ARBEITSANWEISUNGEN »
1. In welcher Stadt fand laut dem Text über die Kommandeur-Tagung die 39. Kommandeur-Tagung der Bundeswehr statt?
2. Führe den Text über die Kommandeur-Tagung nach seinem letzten Satz fort.

AUSGEWÄHLTER AUSZUG »

------------------------------

Vom direkten Ärger wurde Studiker Schröder allerdings durch Kanzleramts-Minister Steinmeier abgeschirmt. Er durfte die Anrufer besänftigen, die das Wahl-Kill-Potential von Scharping auf zwei bis drei Prozent taxieren und ihn schlicht weg wünschen. Noch ein Rekord: Der Faden ist wieder ganz dünn.

{Der Zweck des Rekords ist nicht die Einstellung}

 

PostView: 39. Kdr.-Tagung

10. April 2002

Allgegenwärtig war das Motto der 39. Kommandeur-Tagung der Bundeswehr in Hannover:

  • Auftrag
  • Mittel
  • Fähigkeiten,

graphisch dargestellt in Form eines Dreiecks: Der Auftrag als schwarzer Eckpunkt, die Mittel als roter Punkt und die Fähigkeiten mit der untersten Farbe unserer National-Flagge. Keine schlechte Symbolik, denn für den Knackpunkt - die Mittel - zeichnet der rote Rudi samt seinem Chef verantwortlich.

Natürlich ist die Reform in vielen Elementen richtig und notwendig - und die Eröffnungs-Rede des Verteidigungsministers konnte zu recht Erfolge vermelden. Aber es ist wie im täglichen Leben: nicht über Selbstverständliches (die “Leistung”) wird diskutiert, sondern über Probleme.

Deshalb war Scharpings Rede daneben:

  • Die Super-Problem-Zone “Mittel” (sprich: Finanzen) kanzelt er:
    “Wir haben die Finanzierung der Bundeswehr auf eine solide Grundlage gestellt.” Zur Begründung folgt ein Daten-Salat, der an den entscheidenden Zukunftsfragen vorbei-filibustert.
     
  • Kritische Fragen wie Wehrpflicht generieren den Beweis für die Unfähigkeit des Ministers, Widersprüche intellektuell abzutragen: Die Gegner sind “naiv”, “populistisch”, “unverantwortlich”.

------------------------------

EXTRAHIERTE DATEN »
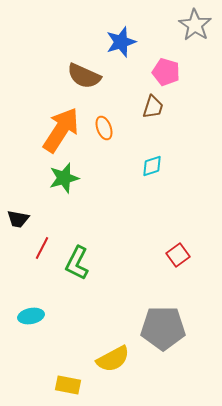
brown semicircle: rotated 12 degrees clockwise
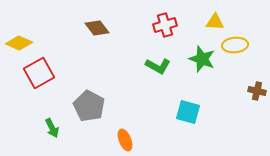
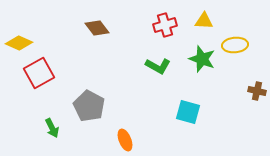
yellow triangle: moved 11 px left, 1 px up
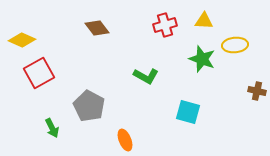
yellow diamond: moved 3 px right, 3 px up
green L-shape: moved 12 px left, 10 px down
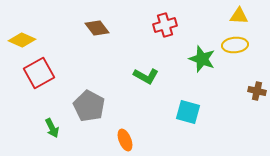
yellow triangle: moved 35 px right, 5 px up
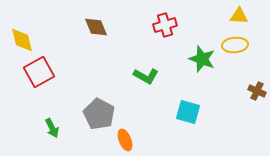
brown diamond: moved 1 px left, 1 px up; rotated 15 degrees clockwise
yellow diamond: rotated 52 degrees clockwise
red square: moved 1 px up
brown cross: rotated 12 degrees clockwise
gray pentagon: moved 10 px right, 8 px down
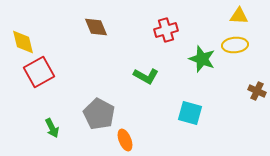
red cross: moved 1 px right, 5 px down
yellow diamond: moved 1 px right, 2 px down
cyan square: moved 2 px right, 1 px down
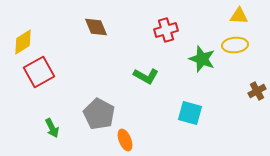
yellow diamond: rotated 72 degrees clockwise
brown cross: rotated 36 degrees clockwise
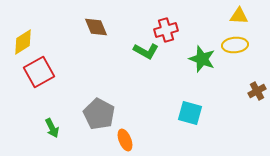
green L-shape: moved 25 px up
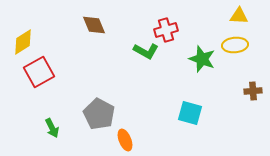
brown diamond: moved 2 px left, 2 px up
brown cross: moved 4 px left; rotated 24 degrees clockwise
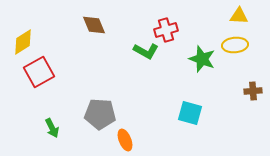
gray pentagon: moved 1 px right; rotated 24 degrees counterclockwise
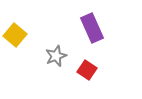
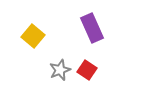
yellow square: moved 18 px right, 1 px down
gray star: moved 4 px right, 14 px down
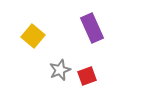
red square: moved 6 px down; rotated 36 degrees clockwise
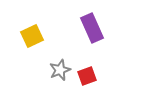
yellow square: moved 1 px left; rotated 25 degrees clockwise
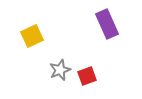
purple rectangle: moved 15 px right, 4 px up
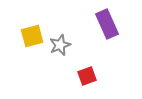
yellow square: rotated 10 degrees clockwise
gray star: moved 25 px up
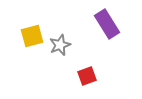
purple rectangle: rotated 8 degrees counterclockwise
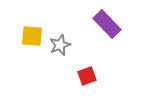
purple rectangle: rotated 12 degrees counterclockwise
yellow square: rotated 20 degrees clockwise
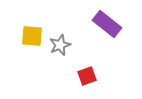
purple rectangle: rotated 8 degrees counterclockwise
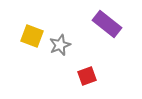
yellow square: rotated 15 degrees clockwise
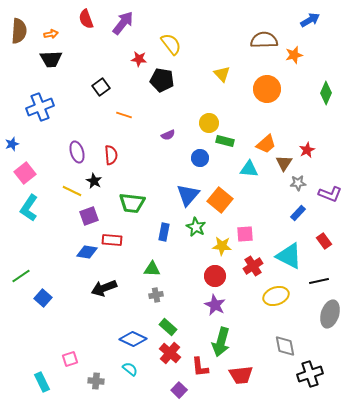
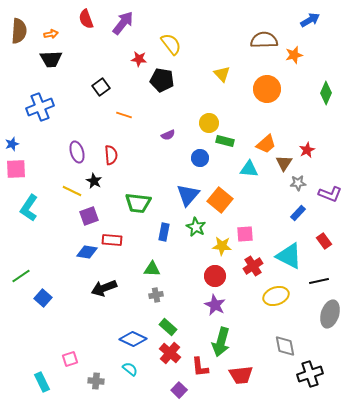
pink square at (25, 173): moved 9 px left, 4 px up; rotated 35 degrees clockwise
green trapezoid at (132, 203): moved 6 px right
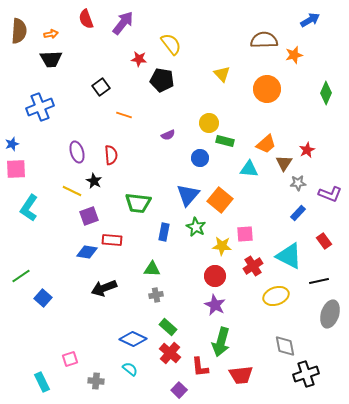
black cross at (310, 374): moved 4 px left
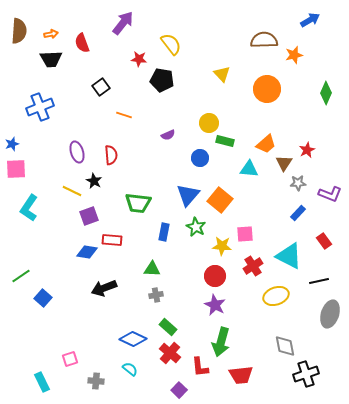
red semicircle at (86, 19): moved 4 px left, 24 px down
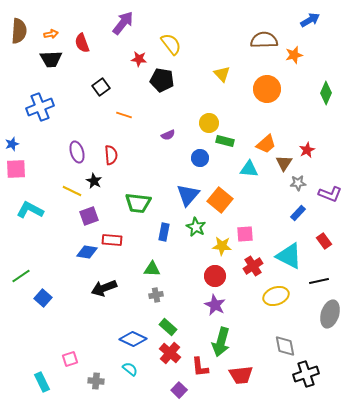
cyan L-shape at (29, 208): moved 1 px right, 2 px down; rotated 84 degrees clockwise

------------------------------

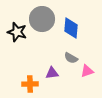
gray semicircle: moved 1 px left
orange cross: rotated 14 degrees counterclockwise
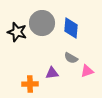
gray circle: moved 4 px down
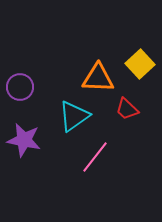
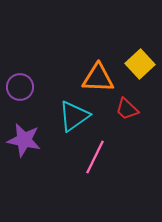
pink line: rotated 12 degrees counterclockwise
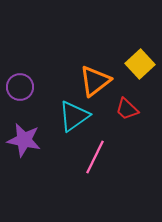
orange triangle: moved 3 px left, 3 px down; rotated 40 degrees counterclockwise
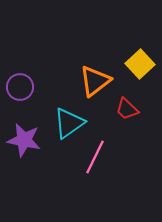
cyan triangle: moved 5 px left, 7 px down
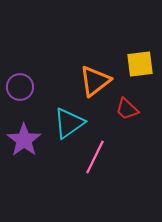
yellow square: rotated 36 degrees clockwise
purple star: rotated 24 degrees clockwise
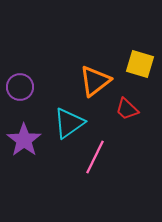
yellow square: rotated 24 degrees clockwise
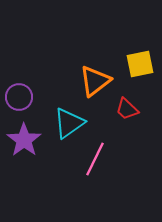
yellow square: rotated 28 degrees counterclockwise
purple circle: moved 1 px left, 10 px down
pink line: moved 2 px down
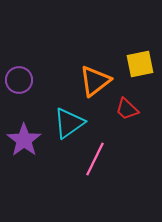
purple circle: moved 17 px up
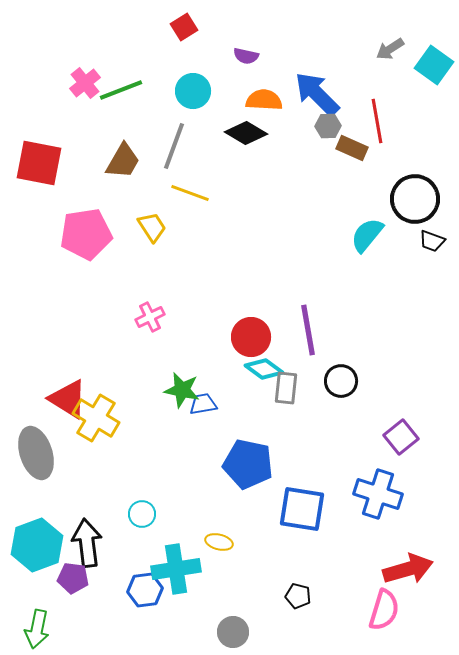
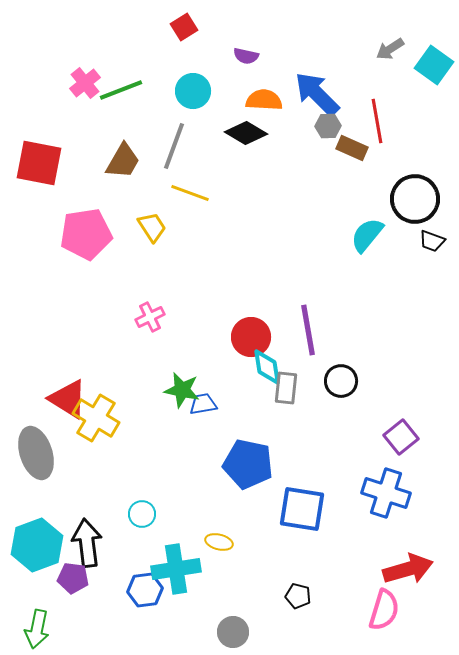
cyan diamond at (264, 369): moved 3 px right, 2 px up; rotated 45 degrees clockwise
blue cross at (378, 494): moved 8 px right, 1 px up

------------------------------

ANTWORTEN JE AUFGABE »
1. In Hannover.

2.
  • Die non-verbale Kommunikation des Oliv-Befehlshabers ist Lehrstück:
    - Zwar ist die Modulation der Stimme ganz hervorragend, aber klirrender kalt als null Grad Kelvin;
    - die Körpersprache unterstreicht dies; die Gestik entspricht der eines für diesen Anlass von Gefühlen völlig unbewegten Menschen - regungslos.

Danach folgt der Kanzler:

  • Er war zumindest auf halber Strecke, um das staatsnotwendige Pathos auch kommunikativ auszudrücken, welches den entscheidenden Punkt betrifft: Dass Soldaten letztlich ihr Leben und ihre Gesundheit für die Werte und Interessen ihres Staates “hinhalten” (wir versagen uns die drastische Version).
     
  • Bezüglich des Knackpunktes “Mittel” hat der Richtlinien-Meister sich auf die von seinem verantwortlichen Minister gelieferte Formulierung eingelassen:
    “Die Bundesregierung hat die Finanzierung der Bundeswehr auf eine solide Grundlage gestellt.”
    In der anschliessenden Presse-Konferenz im Beisein des verantwortlichen Resssort-Ministers rettet sich Gerhard Schröder angesichts der sachkundigen Fragen geschickt mit diesem “Scharping”-Anker.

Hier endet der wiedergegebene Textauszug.